Circular thinking in China has grown rapidly over the past decade, with a multitude of successful innovations – bike sharing has recently exploded and eco-industrial park development has improved the level of sustainable production. The government has provided a good deal of policy support, passing the Circular Economy Promotion Plan in 2008, and more recently included several sections dedicated to circular economy in its 12th and 13th Five-Year Plans. Despite these efforts, recycling rates and resource productivity across the country remain relatively low (compared to OECD countries), with many opportunities for improvements.
Our work at Tsinghua CICE is primarily focused on catalyzing systemic growth of circular systems; we work under the following major themes:
Urban mining and resource recycling. As wealth increases, so does the amount of goods that people consume and discard. Unfortunately in China, most of these goods ends up in landfills. Our research is focused on understanding the flow of goods, substances and waste through society, and identify cost-effective opportunities for recycling. Some of the material flows that we worked on include indium, copper, rare earths, PET bottles, end-of-life vehicles, nitrogen and phosphorous.
Waste collection, treatment and re-economization technologies. Our work covers all parts of the waste value chain, ultimately to maximize the amount of waste resources recycled. In one pilot project, we facilitate a public-private partnership to develop a 500,000 tonne facility to turn municipal solid waste into cement. In another, we work with biogas companies to optimize their collection and treatment of food and other organic waste into energy.
City and regional planning (circular economy, ecological civilization and low-carbon). Over the past 6 years, Tsinghua CICE has worked with local governments to map out their sustainable development plan. This has included applications to become a nationally-recognized pilot project for circular city-, ecological civilization- and low carbon- development. It has also included drafting and submitting 5-year plans, and progress evaluations.
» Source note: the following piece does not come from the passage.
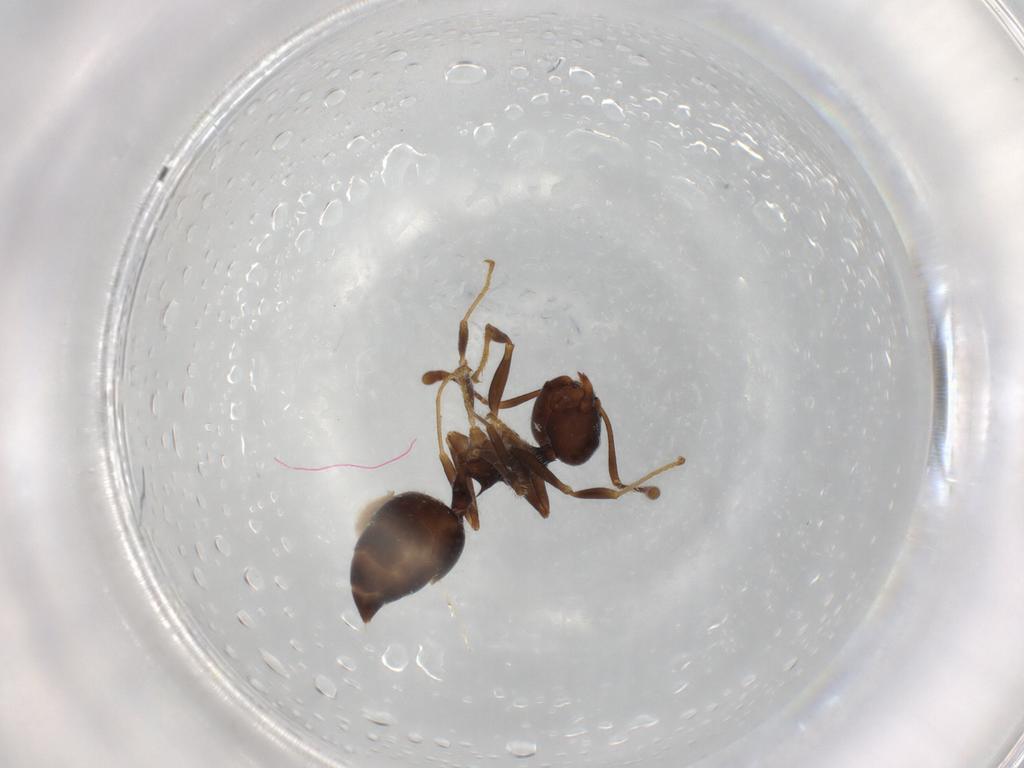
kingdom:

In 2016 alone, Tsinghua CICE worked with 23 regions, municipalities and districts to plan out a more sustainable future for their constituents. As local governments move from planning to implementation, we identify cost-effective technologies and practices that would best be suited to meet their goals.
Industrial symbiosis. Industries are at the crux of China’s growth over the past two decades, and industrial parks in particular have great potential for cross-industry recycling to save resources, reduce environmental impacts and bring economic benefits to businesses. However, out of China’s 1500+ nationally- and provincially- designated industrial parks, only 110 are considered eco-industrial parks. For those on the eco-friendly list, we actively work with them to interpret and carry out government stipulations. We work with them to continuously evaluate and re-evaluate their progress, and provide feedback to the government on future opportunities for growth. For other industrial parks, we help to evaluate their material and energy flows, identify opportunities for recycling, and reduce their environmental footprint.
Information systems (monitoring and management). We have developed several platforms to monitoring energy, material and waste flows in real-time, manage and then optimize said flows. These systems have been used in various applications: provincial and municipal flows, eco-industrial parks, and optimizing individual businesses. One example is the use of Internet of Things technology to track the flow of organic waste in Suzhou city. The project has helped the city to optimize its collection of organic waste, ensure that food waste from restaurants are not being illegally recycled into gutter oil, and promote the re-economization of organic waste to biogas energy. We believe in the accurate, cost-efficient proliferation of data to guide the development of our projects.